What small amount of plot there is, concerns itself with the mysterious disappearance of a Silk enprenneur, named Jim Thompson, and Claire's obsessive attempt to find out the reason for his disappearance while he was flying somewhere else in Thairland supposedly while vacationing.

Claire's interest in Bill Thompson, (an actual, historical figure who disappeared under mysterious circumstances, is never plausibly spelled out for the reader, other than just to be told that the object of her search was an exceedingly polite and well bred man, who had exquisite artistic tastes)and seemed altogether different from her husband, whom Claire is obviously no longer in love with anymore than her husband is with her.

Lily Tuck's unwillingness to describe any of her characters in any depth made it impossible for this reader to care in any way what happens to them---which isn't much of anything, except that Claire never finds out what happened to Jim Thompson and an unexpected act of violence occurs in the swimming pool of the house where she is living, at the close of the novel.

Besides the dearth of an interesting plot and the lack of interesting characterization, there is a seemingly endless attempt on the part of the author to explain the intricacies of the Thai language as Claire struggles to familiarize herself with with Thailand's customs and traditions.

Page after page is filled with ITALICIZED Thai words and expressions--as though Lily Tuck is trying to compensate for her lack of plotting and poor attempts at characterization, by illustrating how much she knows about the Thai language.

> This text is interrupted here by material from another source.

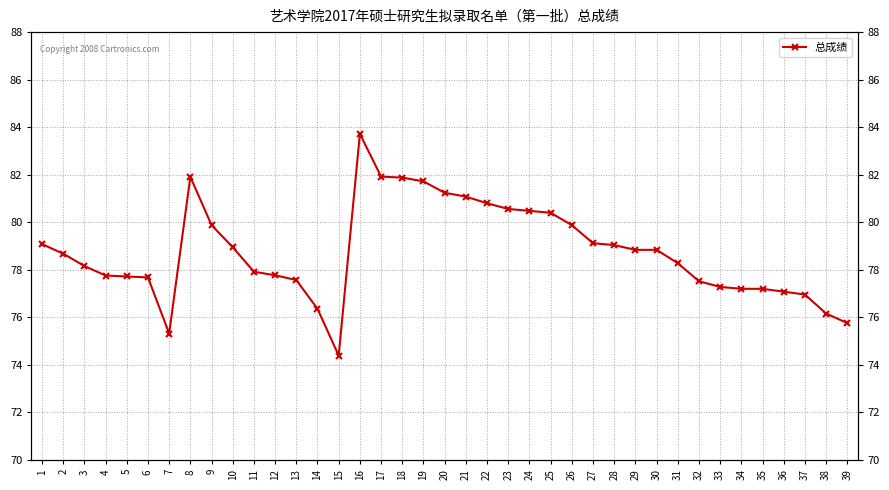

Which has a higher value, 19 or 16?

16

Perhaps other readers will find virtues in the book which I have somehow missed seeing. But as far as I'm concerned--except for the lush descriptions of Thailand's fauna and plant life--there is little reason to read "Siam."

Don't waste your time!

Allusive, disturbing and incredible
This is a novel that obviously promoted strong pro and con sentiments. I found that many of the reasons that the readers were disturbed by the novel was what I liked best about it. This is certainly not a book for those that must have all their questions answered. This novel is a suggestion of Thai history, allusive, mysterious and provocative.

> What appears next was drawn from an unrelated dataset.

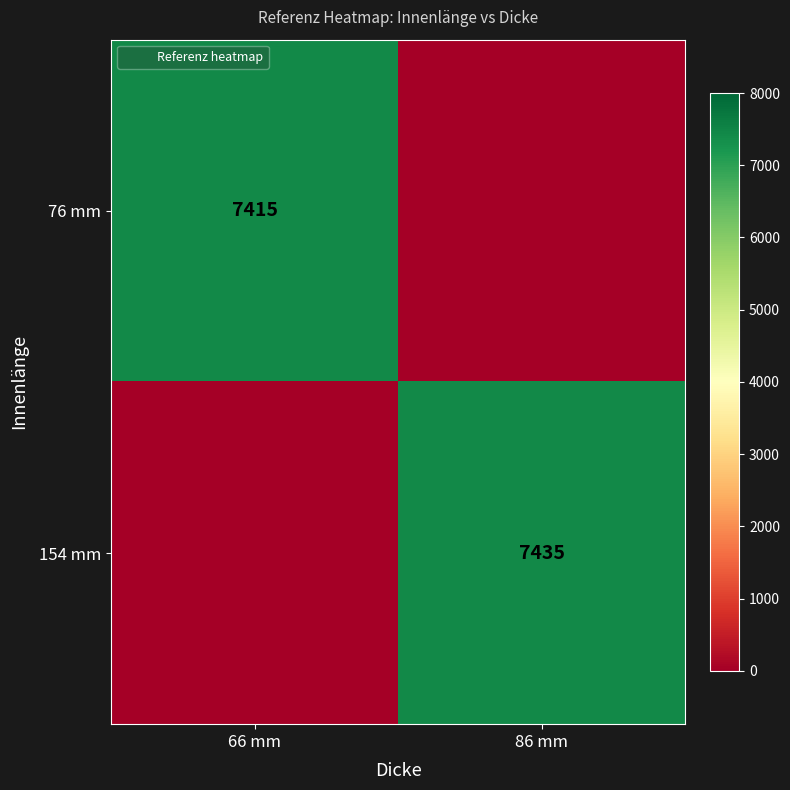

Between 66 mm and 86 mm, which is larger?

66 mm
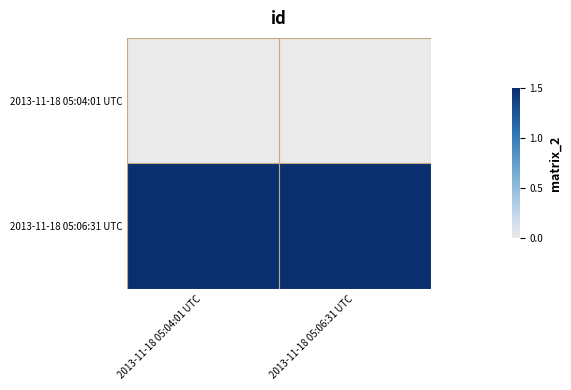

Reading left to right, transcribe all the data shown in this chart.

2013-11-18 05:04:01 UTC: 2013-11-18 05:04:01 UTC=0.0	2013-11-18 05:06:31 UTC=0.0
2013-11-18 05:06:31 UTC: 2013-11-18 05:04:01 UTC=1.5	2013-11-18 05:06:31 UTC=1.5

This is a story of a rather naive young American woman, Claire, who marries impulsively to a military contractor working out of Thailand during the Vietnam war. She must cope with a new culture, servants she distrusts and a husband that she becomes suspicious of. Yet, there is a tone of mystery, a friend they met at a dinner party disappears. Based on a real event, Jim Thompson, an American silk buisnessman disappears during a vacation. Claire becomes obsessed with his absence, along with other issues of her life that begin to unravel.

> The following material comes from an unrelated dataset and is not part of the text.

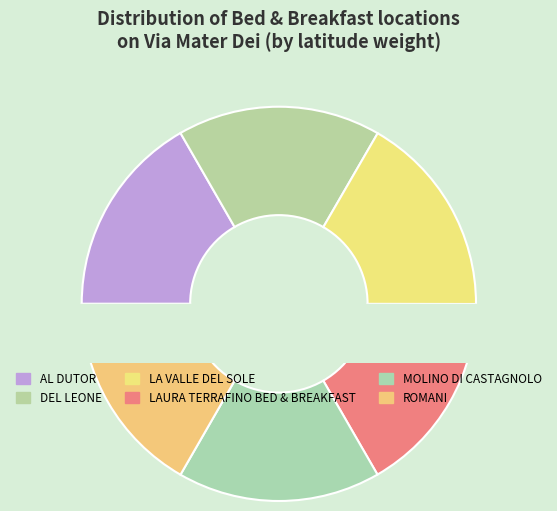

What percentage do AL DUTOR and DEL LEONE together represent?

33.4%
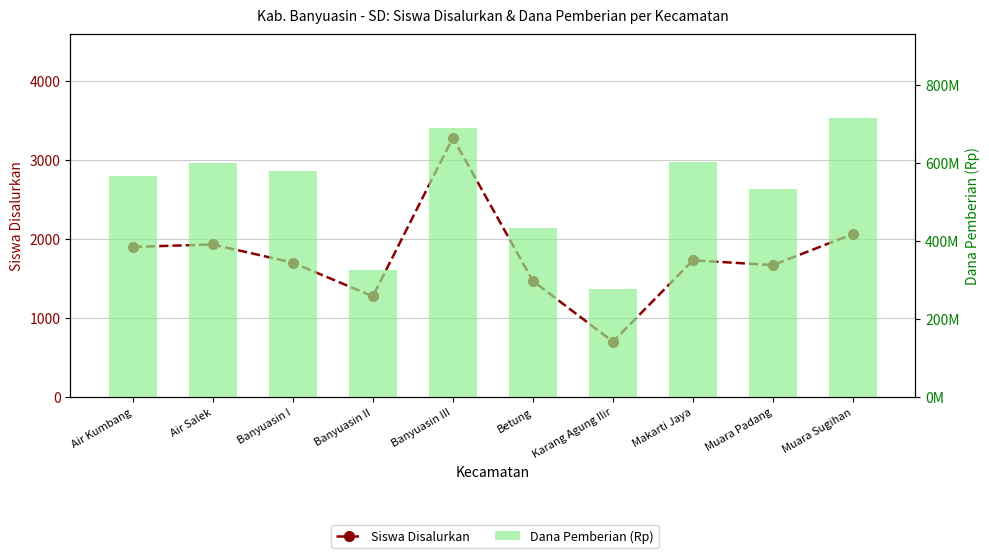

List the labels in order of Siswa Disalurkan value, smallest first.

Karang Agung Ilir, Banyuasin II, Betung, Muara Padang, Banyuasin I, Makarti Jaya, Air Kumbang, Air Salek, Muara Sugihan, Banyuasin III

At first, her arrival prompted her to take Thai language lessons, research Thai history and culture in the local library and join a military wives weekly tour group. The plunge into Thai culture begins to take it's toll on Claire. She mistrusts the servants, and later finds items missing that she treasures. Worst, she doubts her debonair husband and fears he is having affairs with friend's wives. She takes to examining his dirty laundry for evidence of infidelity. She can't sleep and begins to drink more. She misses her home and her family. She finds the Thai food disgusting and the outside town filthy. There is a palpable tension that the author alludes to, a crisis in the making and a constant referral to the violence of the Thai past intersecting with this woman's life.

I guarantee all your questions will not be answered. The ending is allusive and disturbing. While accepting the novel as it is would be my advice, I would relish the opportunity to review this book in a book club setting. I am sure the interpretations would be various and vast. Don't let the originality put you off to an incredible unique novel.

Recommended novel & for those interested in Thailand
A friend gave me Siam and I really liked it. I have never been to Thailand but I felt like I was visiting while reading this book (through the eyes of Claire). If you're wondering if Siam is for you read the Editorial reviews by Amazon.com, Booklist, and the Publisher. I think all three reviews describe the book very well.